Bug O'Shea, dit le grand Bug, ou le Gorille, est un bandit de grand chemin qui a fait courir les autorités américaines. Il vient de décéder à Chicago et c'est le remue-ménage pour rapatrier son corps en Irlande, patrie dont il est originaire. La première partie du roman retrace toute l'effervescence que provoque l'annonce du décès sur la population locale (américaine). Beaucoup lui tirent leur chapeau car même s'il a été recherché, vivait en fuite, le grand Bug termine sa vie comme il l'aurait voulu : chez lui, en Irlande. C'est à bord du dernier Transatlantique que son corps rentre à la maison.
Suite du récit avec une rupture dans l'action : on est en Irlande, non pas à Dublin, ville forte et urbanisée, mais dans les verts pâturages de régions laissées à Mère nature. On suit un personnage, un Yankee dont on ne sait rien si ce n'est qu'il désire trouver demeure là où il pourrait mener une parfaite vie de Robinson. Nous suivons donc sa quête de la demeure idéale, lui arpentant des paysages tous plus sauvages et bucoliques les uns que les autres. Des compagnons de voyage (Cucogri et Lady Glencoe, Irlandais de souche) viennent orienter notre héros vers des maisonnées très reculées et c'est donc de grandes descriptions de paysages bruts de décoffrage, dignes de peintures des origines du monde auxquels nous avons droit.
J'ai trouvé plusieurs intérêts à cette lecture mais le principal a été de poursuivre sur ma lancée après la très bonne lecture d'un
William Trevor qui m'avait incité à aller voir au-delà.
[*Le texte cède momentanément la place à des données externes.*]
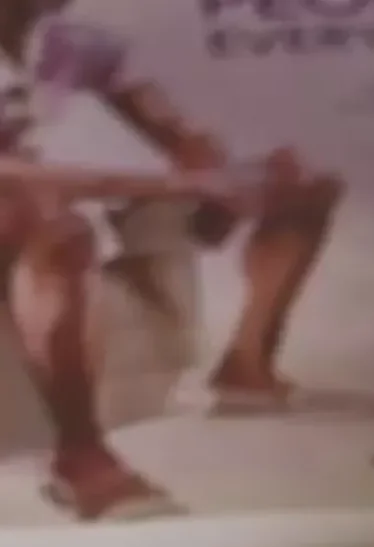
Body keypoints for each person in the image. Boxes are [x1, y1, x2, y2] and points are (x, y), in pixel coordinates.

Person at [0, 0, 343, 518]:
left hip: (38, 203)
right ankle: (80, 457)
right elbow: (15, 176)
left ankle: (246, 367)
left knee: (303, 183)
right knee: (44, 219)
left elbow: (156, 115)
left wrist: (216, 164)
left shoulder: (69, 43)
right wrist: (181, 184)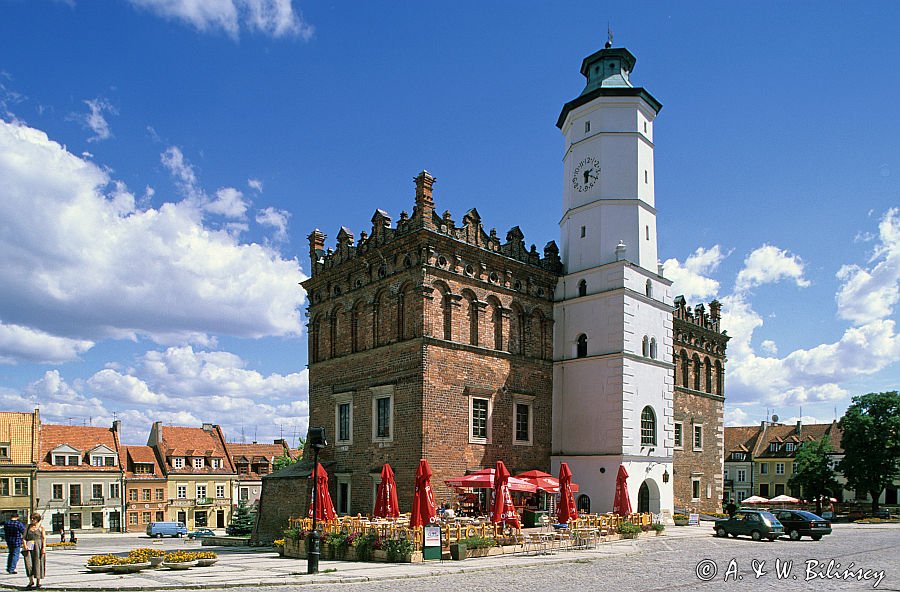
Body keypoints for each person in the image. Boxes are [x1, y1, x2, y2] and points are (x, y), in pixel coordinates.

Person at [23, 513, 45, 589]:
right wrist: (25, 545)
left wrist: (43, 548)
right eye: (31, 518)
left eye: (34, 518)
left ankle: (38, 582)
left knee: (38, 563)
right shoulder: (28, 527)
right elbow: (24, 537)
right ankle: (30, 580)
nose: (32, 520)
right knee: (28, 563)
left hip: (38, 546)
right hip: (29, 546)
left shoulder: (41, 528)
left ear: (37, 519)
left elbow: (43, 538)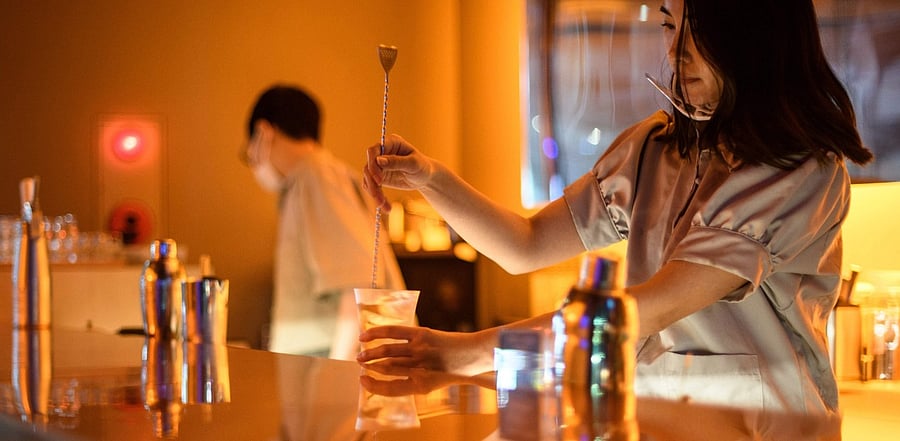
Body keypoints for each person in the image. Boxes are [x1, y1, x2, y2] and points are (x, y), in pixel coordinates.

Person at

J'avais, de plus, envie de me plonger dans ces paysages verdoyants dont je savais que
Morand saurait me parler si bien par l'intermédiaire de son héros. Car en prenant comme porte-parole un Yankee, un frêle touriste plein d'espoirs, c'est un regard tout neuf d'une Irlande bien loin de la civilisation actuelle qui m'était livré.
Bug O'Shea reste au centre de l'histoire avec une évocation du rôle qu'il tenait pour les Irlandais : il faisait figure de héros car, de ses butins, il envoyait une forte somme à ses villages irlandais isolés pour qu'ils gardent leur aspect rupestre. C'est donc grâce à un gangster que ces petits paysages gardaient toute leur féérie, que se dévoilait une Irlande non encore foulée et pleine de mystère. le croisement de deux personnages, l'Américain sans aucune attache et l'Irlandais accueilli comme enfant prodigue, permet de voir qu'un seul pays, l'Irlande, est au centre de nombreux paradis perdus.
Un très beau moment plein de poésie ! Je salue les images invoquées par
Morand et son incroyable aptitude à nous ramener plus de 70 ans en arrière pour nous donner à voir ce que la nature aurait pu persister à être, sans l'intervention de l'homme.